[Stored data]
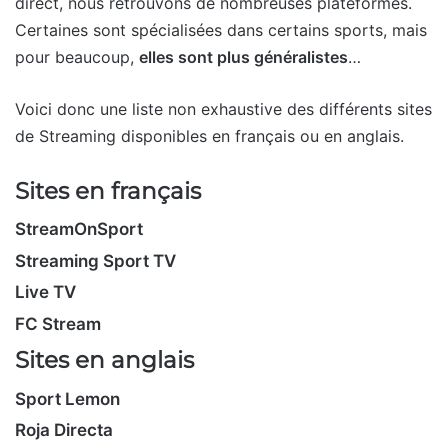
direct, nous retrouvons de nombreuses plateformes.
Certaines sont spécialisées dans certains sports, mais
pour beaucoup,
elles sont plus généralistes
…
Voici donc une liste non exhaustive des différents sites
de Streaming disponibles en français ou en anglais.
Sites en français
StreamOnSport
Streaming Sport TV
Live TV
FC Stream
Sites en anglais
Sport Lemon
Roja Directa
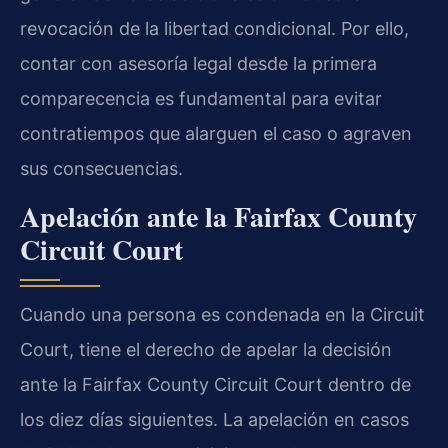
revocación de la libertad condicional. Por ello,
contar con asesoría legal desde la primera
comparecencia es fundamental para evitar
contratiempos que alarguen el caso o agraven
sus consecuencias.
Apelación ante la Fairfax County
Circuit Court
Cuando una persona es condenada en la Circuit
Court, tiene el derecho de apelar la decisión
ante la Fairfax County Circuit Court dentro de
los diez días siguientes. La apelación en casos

Directive: Please output every record above exactly. Leave the pictures out.

Completed task:
direct, nous retrouvons de nombreuses plateformes.
Certaines sont spécialisées dans certains sports, mais
pour beaucoup,
elles sont plus généralistes
…
Voici donc une liste non exhaustive des différents sites
de Streaming disponibles en français ou en anglais.
Sites en français
StreamOnSport
Streaming Sport TV
Live TV
FC Stream
Sites en anglais
Sport Lemon
Roja Directa
revocación de la libertad condicional. Por ello,
contar con asesoría legal desde la primera
comparecencia es fundamental para evitar
contratiempos que alarguen el caso o agraven
sus consecuencias.
Apelación ante la Fairfax County
Circuit Court
Cuando una persona es condenada en la Circuit
Court, tiene el derecho de apelar la decisión
ante la Fairfax County Circuit Court dentro de
los diez días siguientes. La apelación en casos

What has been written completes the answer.